"There is something very rotten in the Spanish judicial system." This is what Anglo-Spanish writer and journalist John Carlin told the programme El Suplement on public station Catalunya Ràdio this Saturday. "This is the great problem," he said.
"What I have learned that I didn't know before is that the heart of darkness in Spain is in the judiciary, specifically the Supreme Court," he said. And he explained that "there is a sector that seems not to have passed through Spain's democratic transition." These people, said the former El País columnist, had somehow got stuck in the past.
Carlin asserted forcefully that the jailed pro-independence leaders are indeed political prisoners and described the situation they are going through as an "absolute aberration". "And nor would I like to exclude Sandro Rosell from this list either - in jail since May 2017 -" he said, referring to the former Barcelona football club president who is in preventive prison awaiting trial on money-laundering charges.

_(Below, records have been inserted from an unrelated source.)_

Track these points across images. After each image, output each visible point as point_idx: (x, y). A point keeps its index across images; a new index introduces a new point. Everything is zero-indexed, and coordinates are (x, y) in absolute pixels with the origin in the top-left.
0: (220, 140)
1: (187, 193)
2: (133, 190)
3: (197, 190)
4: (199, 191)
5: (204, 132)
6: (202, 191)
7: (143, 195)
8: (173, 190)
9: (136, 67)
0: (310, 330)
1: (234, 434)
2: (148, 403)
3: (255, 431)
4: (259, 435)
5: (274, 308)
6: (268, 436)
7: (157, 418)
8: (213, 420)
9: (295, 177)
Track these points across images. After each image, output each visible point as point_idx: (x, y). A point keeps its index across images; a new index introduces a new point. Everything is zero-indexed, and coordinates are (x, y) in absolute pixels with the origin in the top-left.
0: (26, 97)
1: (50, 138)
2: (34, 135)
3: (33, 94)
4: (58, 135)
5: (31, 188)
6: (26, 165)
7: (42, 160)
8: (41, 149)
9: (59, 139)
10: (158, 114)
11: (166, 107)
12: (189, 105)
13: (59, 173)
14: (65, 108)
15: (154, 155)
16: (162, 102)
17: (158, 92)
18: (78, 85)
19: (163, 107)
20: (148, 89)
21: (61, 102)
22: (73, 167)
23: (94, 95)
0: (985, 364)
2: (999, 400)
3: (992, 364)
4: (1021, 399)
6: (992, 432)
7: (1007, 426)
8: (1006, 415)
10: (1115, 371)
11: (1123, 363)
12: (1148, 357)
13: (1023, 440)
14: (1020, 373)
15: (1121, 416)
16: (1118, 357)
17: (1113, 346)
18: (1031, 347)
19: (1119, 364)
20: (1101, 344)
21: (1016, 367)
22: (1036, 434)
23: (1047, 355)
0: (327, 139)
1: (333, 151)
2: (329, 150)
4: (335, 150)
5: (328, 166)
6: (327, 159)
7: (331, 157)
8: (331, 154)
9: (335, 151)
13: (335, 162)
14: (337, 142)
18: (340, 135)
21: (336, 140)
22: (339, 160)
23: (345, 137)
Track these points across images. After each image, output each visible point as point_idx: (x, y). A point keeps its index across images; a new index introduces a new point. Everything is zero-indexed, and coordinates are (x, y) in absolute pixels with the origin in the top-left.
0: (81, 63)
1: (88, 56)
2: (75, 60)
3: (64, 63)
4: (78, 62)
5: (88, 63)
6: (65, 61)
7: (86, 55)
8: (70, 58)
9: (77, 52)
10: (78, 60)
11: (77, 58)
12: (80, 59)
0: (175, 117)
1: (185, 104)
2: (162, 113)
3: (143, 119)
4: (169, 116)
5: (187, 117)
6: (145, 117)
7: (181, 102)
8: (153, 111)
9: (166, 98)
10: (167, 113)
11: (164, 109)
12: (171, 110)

The writer also said that it seems "deplorable" that the most "progressive sectors in Spain" don't get out on the streets to protest about these issues.
According to Carlin, many of the complex political situations currently to be found in the most developed parts of the world, such as Brexit, the Catalonia crisis, or the conflictive politics of the United States, happen because "the priority of too many people is not to look for solutions, but to be right and based on that, to punish people."